M. Malka habitait, lui, dans les beaux quartiers européens, rue Guynemer, près du boulevard de Marseille. Une grande maison de marbre qui sentait la prospérité et le propre et où les ascenseurs fonctionnaient
Dans le salon aux lourds rideaux moirés, meublés de fauteuils aux riches tissus de France, trônait un grand piano dont tous les enfants jouaient avec plus ou moins de bonheur.
Tous les soirs, des personnalités différentes venaient prendre l'apéritif, tantôt un gouverneur, tantôt un quelconque caïd, un ministre ou simplement une relation d'affaires.
Mon oncle était affable et de bonne compagnie. On riait fort, tard dans la nuit, le whisky coulait à flots et l'ambiance était toujours chaude et sympathique.

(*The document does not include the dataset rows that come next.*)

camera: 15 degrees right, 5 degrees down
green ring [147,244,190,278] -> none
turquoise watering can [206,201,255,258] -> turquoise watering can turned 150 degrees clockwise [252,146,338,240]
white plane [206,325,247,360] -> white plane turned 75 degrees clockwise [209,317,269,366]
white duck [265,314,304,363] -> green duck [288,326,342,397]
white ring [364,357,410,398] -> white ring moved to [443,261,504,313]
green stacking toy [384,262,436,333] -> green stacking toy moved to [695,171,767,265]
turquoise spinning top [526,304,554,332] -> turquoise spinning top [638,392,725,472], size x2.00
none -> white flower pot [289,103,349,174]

Pas loin de chez lui, on trouvait des magasins de luxe: « Mansfield », « Chez Jean- François », »Eddy », « Au Roi Dagobert ». Leurs vitrines impeccables étalaient des marchandises « comme à Paris ».

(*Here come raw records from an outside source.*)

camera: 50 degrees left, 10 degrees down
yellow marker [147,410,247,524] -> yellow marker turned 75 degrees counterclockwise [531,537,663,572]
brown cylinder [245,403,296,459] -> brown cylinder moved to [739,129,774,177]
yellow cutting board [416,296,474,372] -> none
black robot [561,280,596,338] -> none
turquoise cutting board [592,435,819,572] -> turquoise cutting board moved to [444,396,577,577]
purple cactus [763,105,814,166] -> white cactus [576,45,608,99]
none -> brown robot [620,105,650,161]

« La Princière », salon de thé, offrait aux regards gourmands des passants mille gâteaux tentants et appétissants. « La Minaudière » présentait en exclusivité la coutellerie « Christofle », et des bars à la mode où se réunissait la jeunesse dorée de l'époque
Mon oncle entouré de sa famille était heureux. Il était à mille lieues de Léon Azoulay.Entouré de ses filles qui jouaient une sonate à quatre mains et confortablement installé dans son fauteuil favori, il oublia complètement l'invitation.
Pas volontairement ! Pas de mauvaise foi ! Il oublia comme on oublie parfois les choses les plus importantes.
Il oublia bêtement!
Pendant ce temps, Léon attendait. Sa femme, coiffée par Lillo, s'était fait confectionner pour l'occasion une magnifique robe rouge chez Denise, la couturière. Lui-même portait un costume croisé impeccable, une belle cravate bordeaux et des souliers vernis noirs.
Ses enfants, tous habillés pareils, short gris et bretelle, chemise blanche, noeud papillon avec élastique, chaussures de Kippour, blazer bleu marine un peu grand se tenaient droits comme au garde à vous.
Et ils attendaient.
Les autres invités étaient arrivés à l'heure. L'orchestre jouait en sourdine en attendant le grand moment. Il se réservait. Mais les heures passaient. Mon oncle Haïm avait oublié. Il ne vint pas.
L'autre aurait pu lui téléphoner, mais il n'osa pas! Les pauvres n’osent pas!
Le lendemain M.Malka fit tout pour se racheter, cet homme bon et humain comprenait la peine infinie qu'il avait fait subir à l'orgueil de cet autre homme bon et humble.
S'il avait omis d'assister, pour une quelconque raison, à une
réception chez un de ses pairs, une excuse rapide aurait réglé le problème. Mais là il avait d'intenses remords. Issu lui-même d'une famille pauvre, il comprenait parfaitement l'outrage qu'il avait causé à son employé.
Il savait qu'il lui avait fait perdre la face aux yeux de sa famille et de ses amis et ne se le pardonnait pas. Bien que l'autre, voyant son embarras, lui disait:
- Ça fait rien, M'sieur Malka, ça fait rien, ça arrive!
Il tournait comme un lion en cage, se donnant de grandes claques sur les cuisses, en se morfondant:
- Samhli, Léon, samhli, excuse-moi ! Excuse-moi !
Jamais il ne se pardonna tout à fait cet impair et répétait cette histoire à qui voulait l'entendre, avec des regrets et comme un sanglot dans la voix.
Il nous a quitté ce cher oncle, homme doux et humain, aimé et regretté de tous.
Léon Azoulay, lui, est en Israël avec sa famille et a sans doute mis cet incident au rancart de sa mémoire.
Mais mon oncle, lui, de son vivant n'a jamais, jamais pu oublier cette invitation!